So I’ve started work on my next novel (working title My Next Novel) and I’m amazed at how little I know about the story, yet how little that seems to bother me. Having been down this road a couple of times now, with Under The Gun and Grifter’s Role (final edited MS delivered to the publisher this week), I understand that my approach to novel writing is all about knowing, but not knowing, where the story is headed. I mean, I like to have (and seem to have) a general sense of how things will turn out, but if I know too much, it seems to kill my enthusiasm for writing it. This may be a problem, because I will have to submit both sample chapters and an outline to my publisher before I’ll get the green light for My Next Novel. But if I outline it in too much detail, I risk spoiling the ending for myself. How weird is that?

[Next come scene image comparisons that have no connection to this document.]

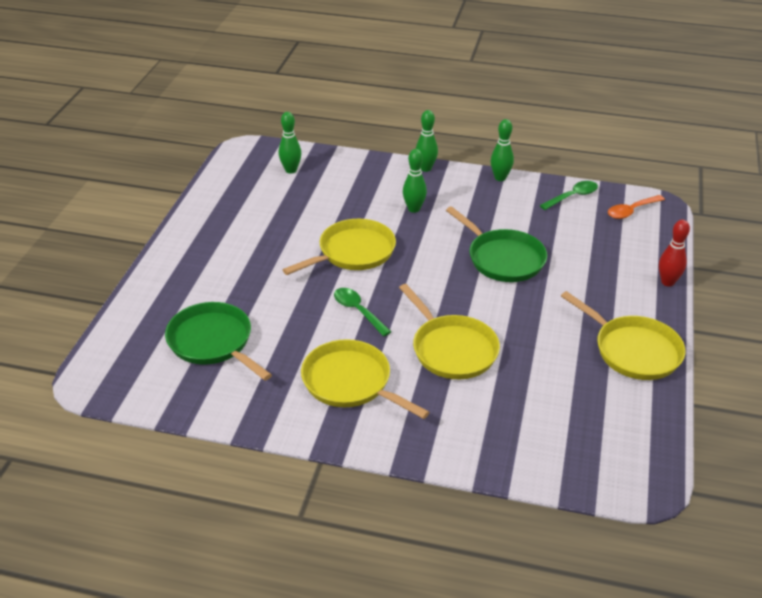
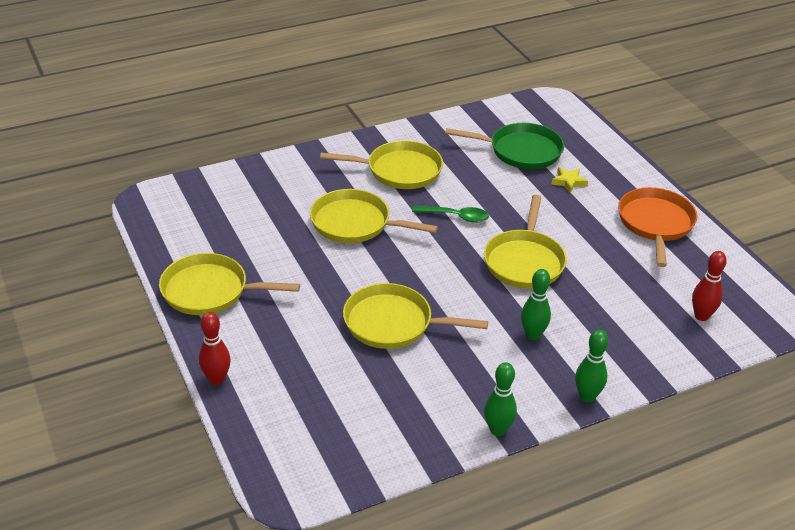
camera: 140 degrees right, 0 degrees up
green bowling pin [279,112,301,174] -> red bowling pin [692,251,727,321]
green pan [446,206,547,282] -> yellow pan [343,283,488,349]
green spoon [540,181,598,210] -> none
orange spoon [608,195,665,219] -> none
none -> yellow star [551,167,588,193]
none -> orange pan [618,187,698,267]

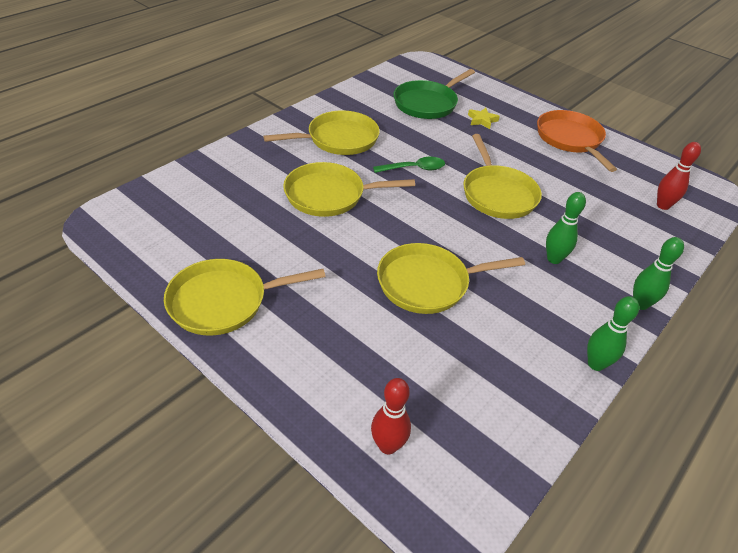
camera: 25 degrees left, 5 degrees up
red bowling pin [199,312,231,385] -> red bowling pin moved to [371,378,411,454]
green pan [445,123,564,169] -> green pan turned 150 degrees clockwise [393,69,475,119]

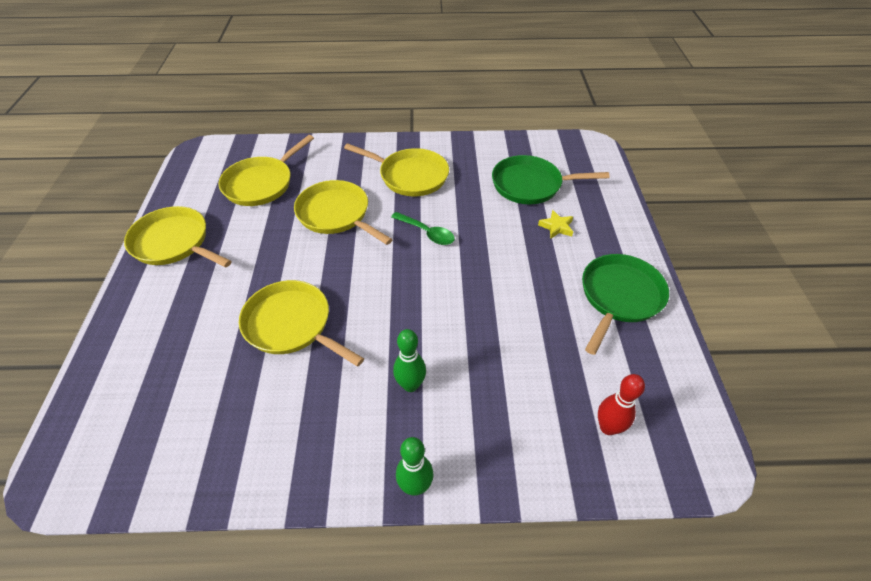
camera: 50 degrees right, 5 degrees up
red bowling pin [371,378,411,454] -> none
yellow pan [464,134,542,219] -> yellow pan moved to [218,135,314,206]
orange pan [537,110,617,172] -> green pan [582,254,669,355]
green bowling pin [587,296,639,371] -> none

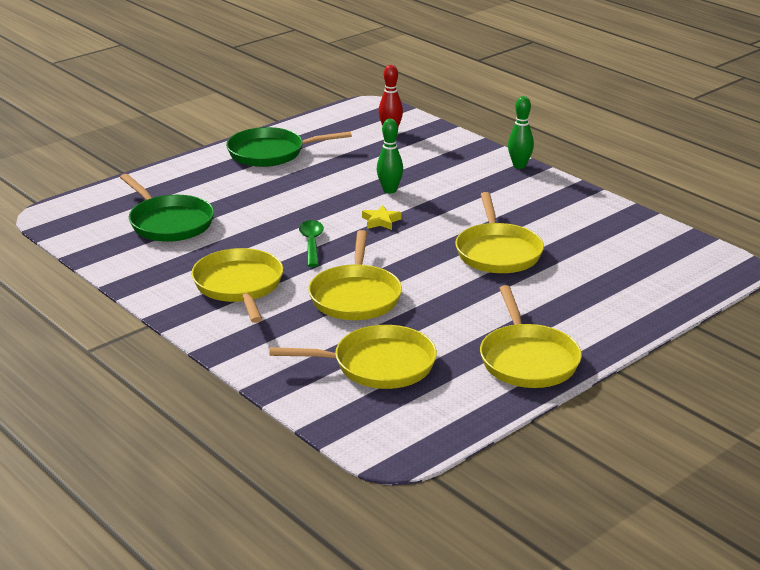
camera: 130 degrees left, 20 degrees down
green bowling pin [393,329,426,392] -> green bowling pin moved to [377,119,403,193]
yellow star [538,210,573,239] -> yellow star moved to [362,205,402,230]

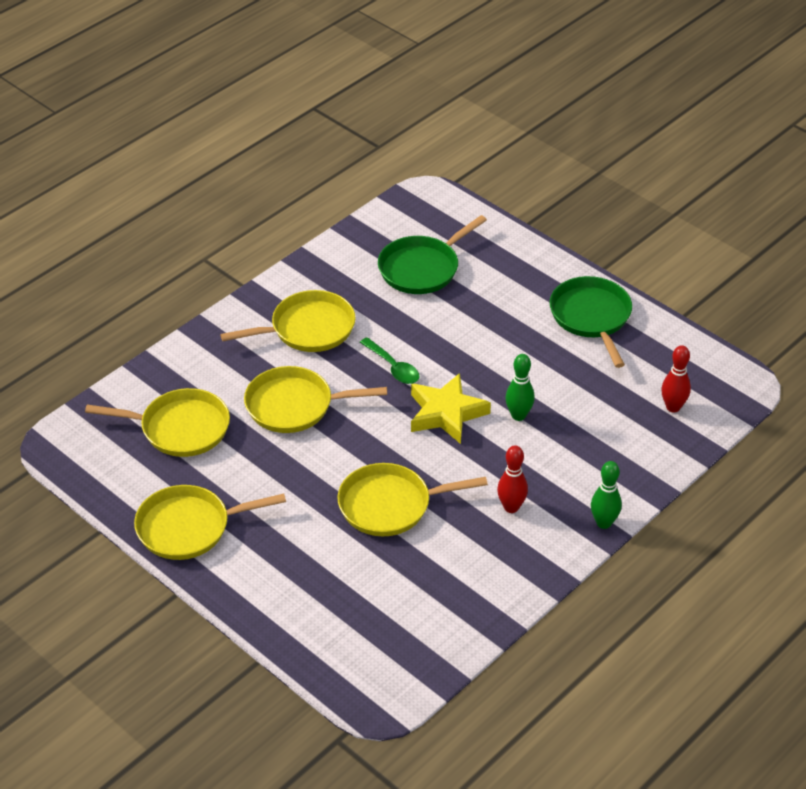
camera: 85 degrees right, 15 degrees up
yellow pan [269,325,437,389] -> yellow pan turned 75 degrees counterclockwise [85,388,230,457]
green spoon [299,220,324,267] -> green spoon turned 60 degrees clockwise [360,337,419,384]
yellow star [362,205,402,230] -> yellow star [411,373,491,444], size x2.01
none -> red bowling pin [497,445,528,513]

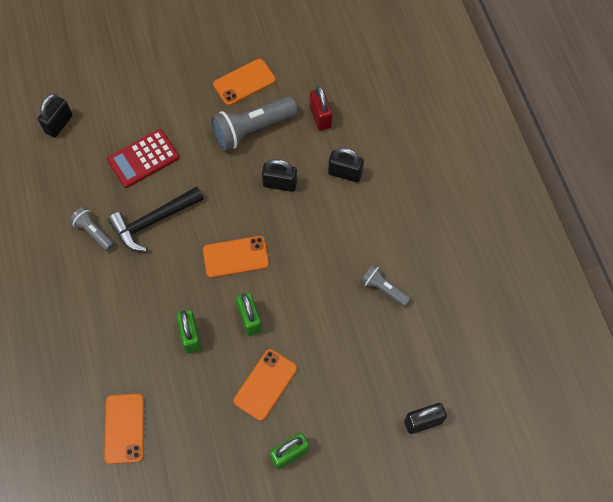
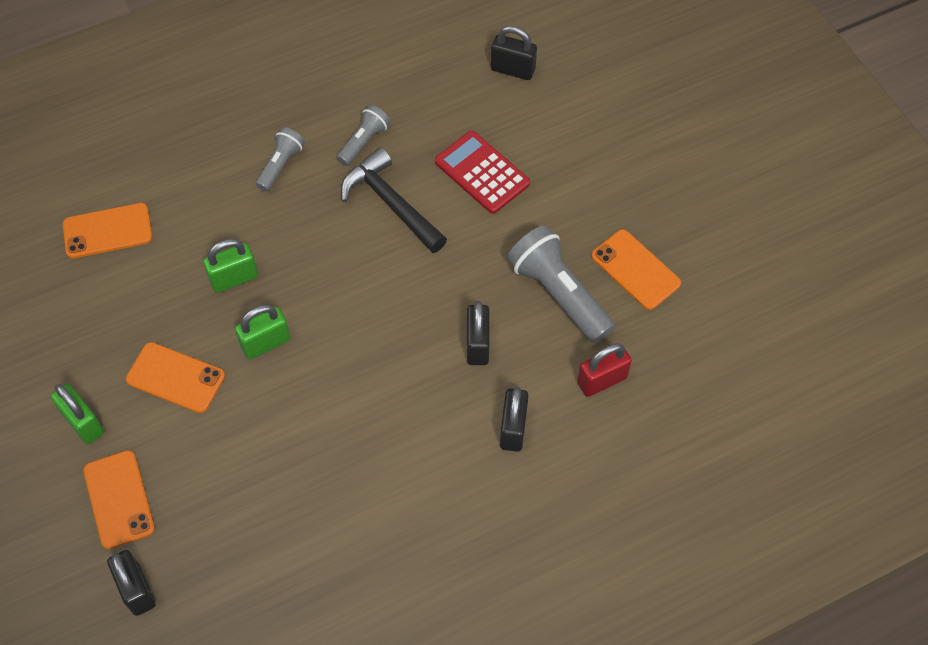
camera: 80 degrees right, 5 degrees down
orange phone [203,236,269,278] -> orange phone moved to [83,450,155,549]
grey flashlight [361,265,411,307] -> grey flashlight moved to [256,127,305,192]

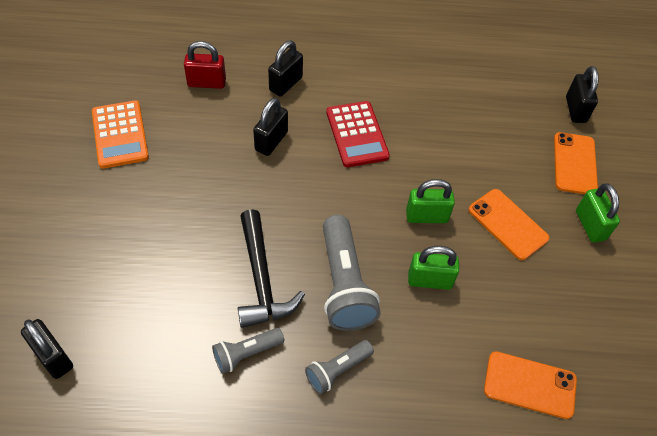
camera: 155 degrees left, 5 degrees down
red calculator [435,131,530,214] -> red calculator moved to [326,101,390,167]
grey flashlight [507,225,615,344] -> grey flashlight moved to [323,215,380,331]
orange phone [591,229,681,310] -> orange calculator [92,100,149,169]

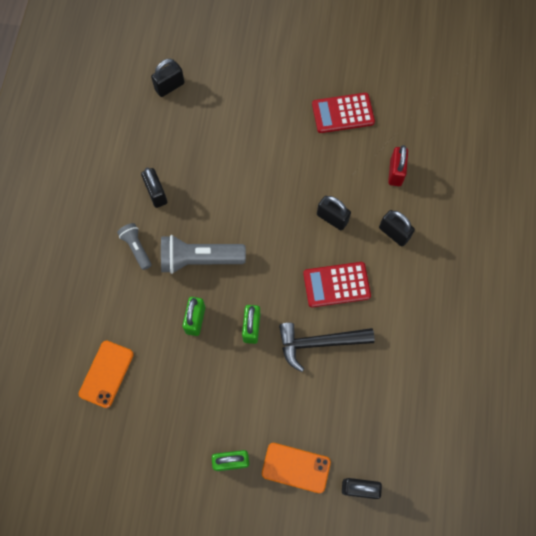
camera: 100 degrees right, 15 degrees up
orange calculator [92,100,149,169] -> red calculator [312,93,375,133]
grey flashlight [212,328,284,374] -> black padlock [141,168,167,208]
black hammer [238,209,305,328] -> black hammer moved to [279,323,375,372]
orange phone [469,189,549,260] -> none

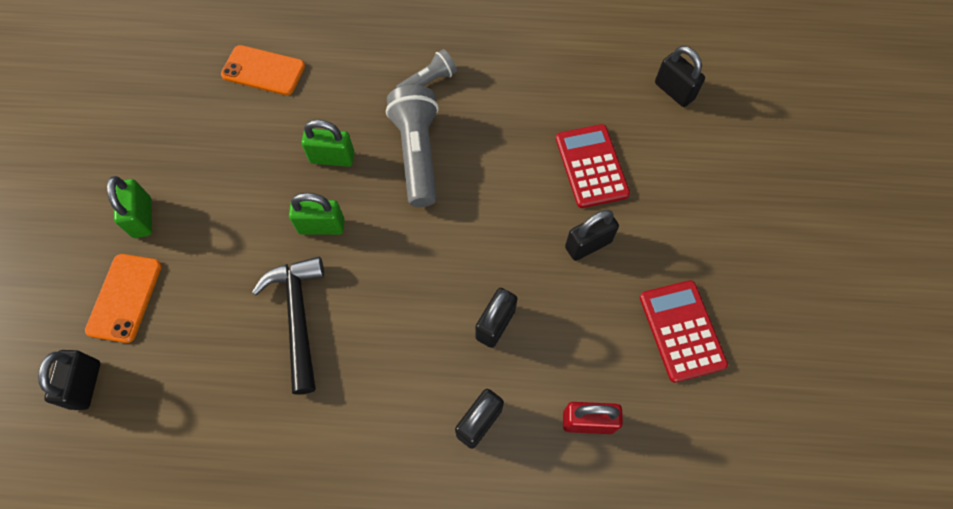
camera: 85 degrees right, 5 degrees down
black padlock [141,168,167,208] -> black padlock moved to [565,210,619,261]
red calculator [303,262,371,307] -> red calculator moved to [556,124,630,208]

On the other hand, I was writing yesterday morning in Starbucks (God love Starbucks – a bit of Americana in Moscow) and had a bit of a revelation. I’d written a word – it doesn’t matter which – and paused to think about what it meant and what I intended to do with it. Then, after musing upon it briefly, I composed a few sentences of related thought. Stopped. Found another word. Repeated the process. This, I realized, is exactly how my novels get written. I stumble across some fragment of interesting thought (well, interesting to me, at any rate) and then improvise around it, to see if it will turn into something worth committing to the text. Many drafts later, it might turn into something that makes the final cut. But the important thing is that I seem to give myself the freedom to “riff” on an idea, without particularly worrying whether it’s right, relevant, or even particularly good. Is there such a thing as an improvised novel? You certainly couldn’t get away with that in television or film, but a novel is different. I mean, if the reader expects something to be closely plotted, then of course you have to meet that expectation. However, the reader doesn’t know what other paths you could have taken through a novel. They only see the version you publish. So in this case, “The ocean is blue, but it’s also wet.” There’s not only more than one right answer, there are countless ones.
Now here’s some art.
I’d better hope to be a good writer, because as an artist I’m fairly crap.
More later, -jv
It's funny to hear you say this, 'cause you're the guy whose books taught me about story structure!
It's become essential to my process, asking all these questions that lead to an outline -- though lots of extra detail shows up over the span of time it takes to write a book, much of it subconsciously (and that foundation work is surely what points the mind in a particular direction). I'm not smart enough to come up with the connections and revelations I discover in my stories!
I think of the relationship between the outline and the finished novel like that between a map of Paris and a visit to the actual city: the trip is more fun when I know I have a map, even if it stays in my back pocket most of the time.
A friend of mine writes for a TV show in Canada (they DO have them there, even if nobody outside the country has heard of them), and one of his mentors once said to him, "Blah blah, I don't care about your explanation of the story. Just tell me how it ends. If it doesn't end well, none of the rest matters."
It's a bit over-simple, but I think it points to the same things you do in "Creativity Rules" and "The Comic Toolbox": there are certain check-boxes for stories that always satisfy the reader when they're ticked -- even if it's considered more 'literary' to thwart and torture the reader these days by denying these payoffs (or any feeling of progress or coherent arc).
I guess you reach a point where you do that groundwork instinctively, though, while playing with other notions.
Posted by: Hamish MacDonald | February 19, 2009 at 02:49 AM
If you can create some art just rolling a tinfoil, even if it doesn’t deserve be in a museum, it’s just creativity. So, with your great experience as writer, just rolling words you can write a new novel or what you want. The most important thing is you are enjoying creatively.